## EXERCISE DESCRIPTION
Could you write out the lines below, substituting "vernacular name" for every "common name" and leaving everything else as it is? Omit the pictures.

## STORED ROWS

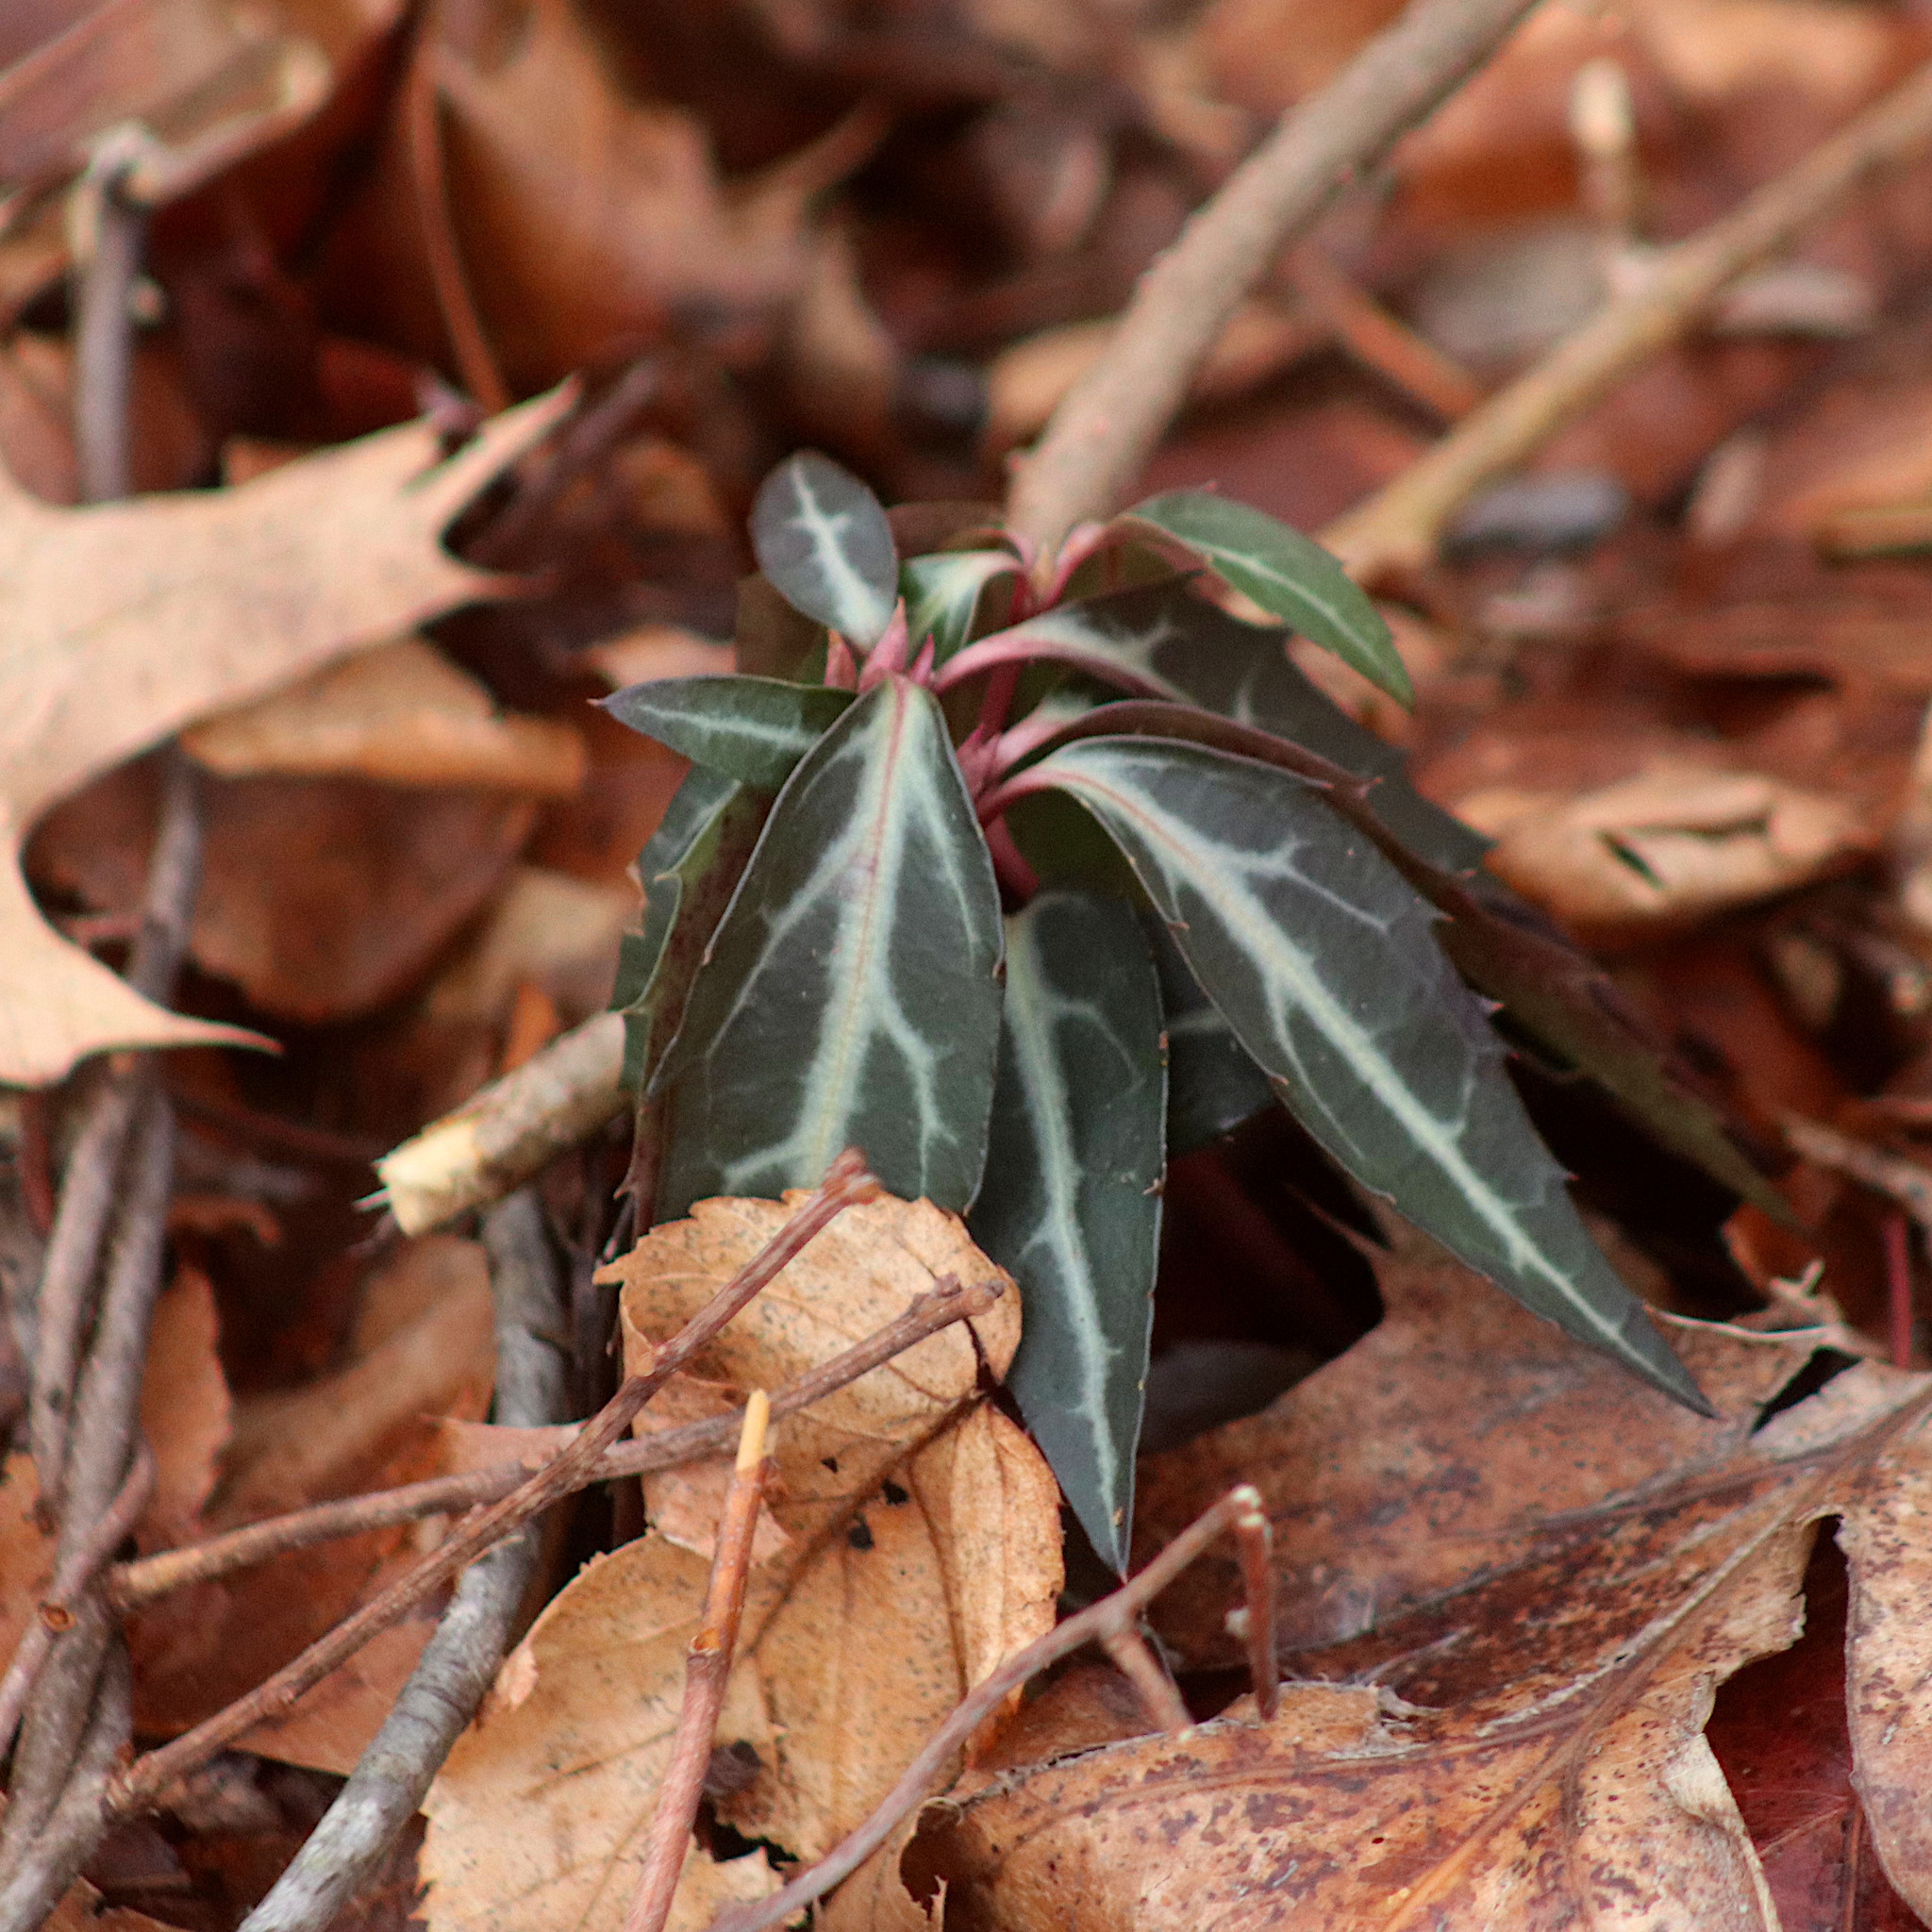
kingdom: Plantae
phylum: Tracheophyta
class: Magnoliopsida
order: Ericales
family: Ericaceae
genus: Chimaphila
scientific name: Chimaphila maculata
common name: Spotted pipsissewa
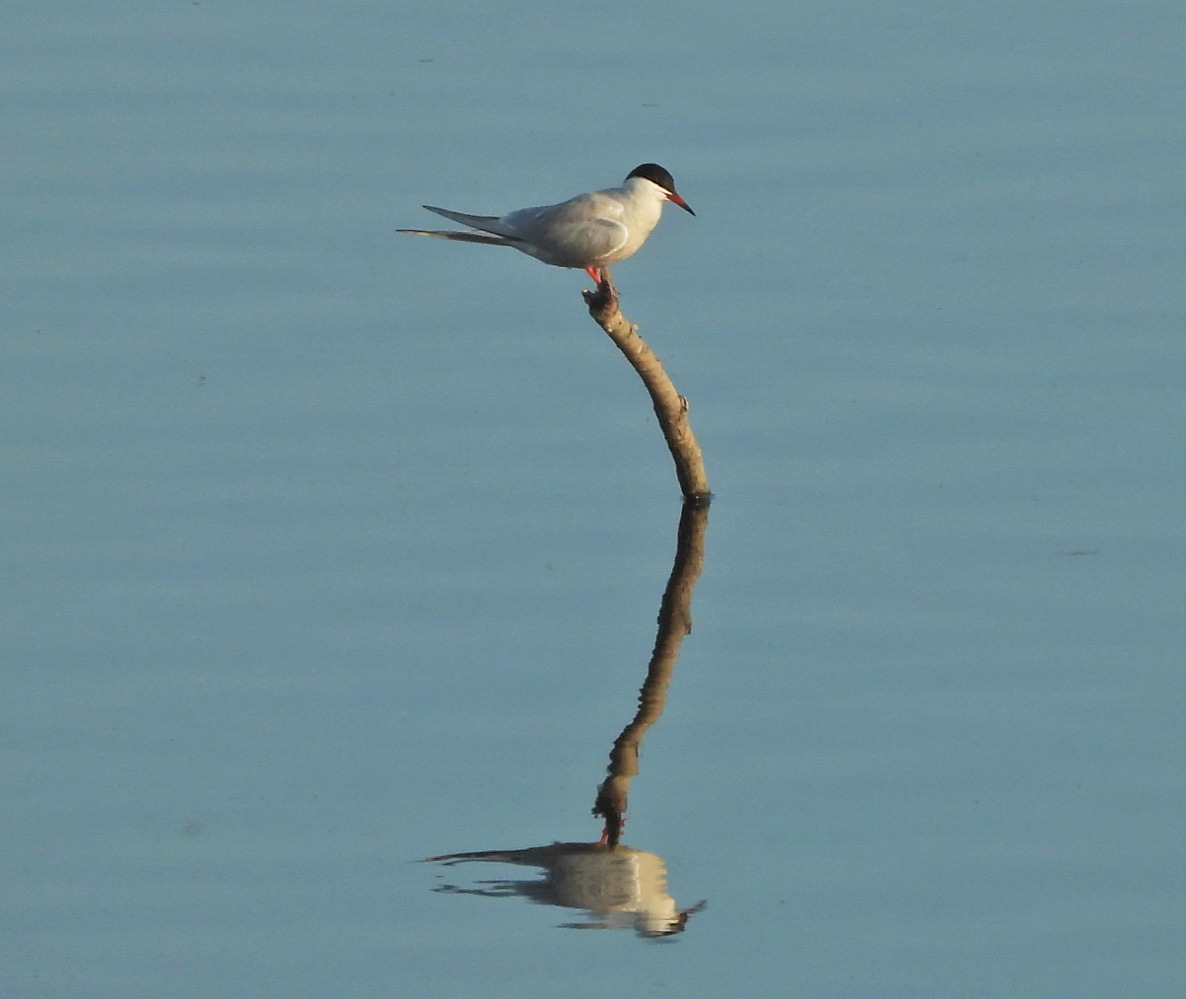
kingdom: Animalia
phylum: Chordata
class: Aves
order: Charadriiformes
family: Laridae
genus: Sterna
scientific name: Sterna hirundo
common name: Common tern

## SOLUTION
kingdom: Plantae
phylum: Tracheophyta
class: Magnoliopsida
order: Ericales
family: Ericaceae
genus: Chimaphila
scientific name: Chimaphila maculata
vernacular name: Spotted pipsissewa
kingdom: Animalia
phylum: Chordata
class: Aves
order: Charadriiformes
family: Laridae
genus: Sterna
scientific name: Sterna hirundo
vernacular name: Common tern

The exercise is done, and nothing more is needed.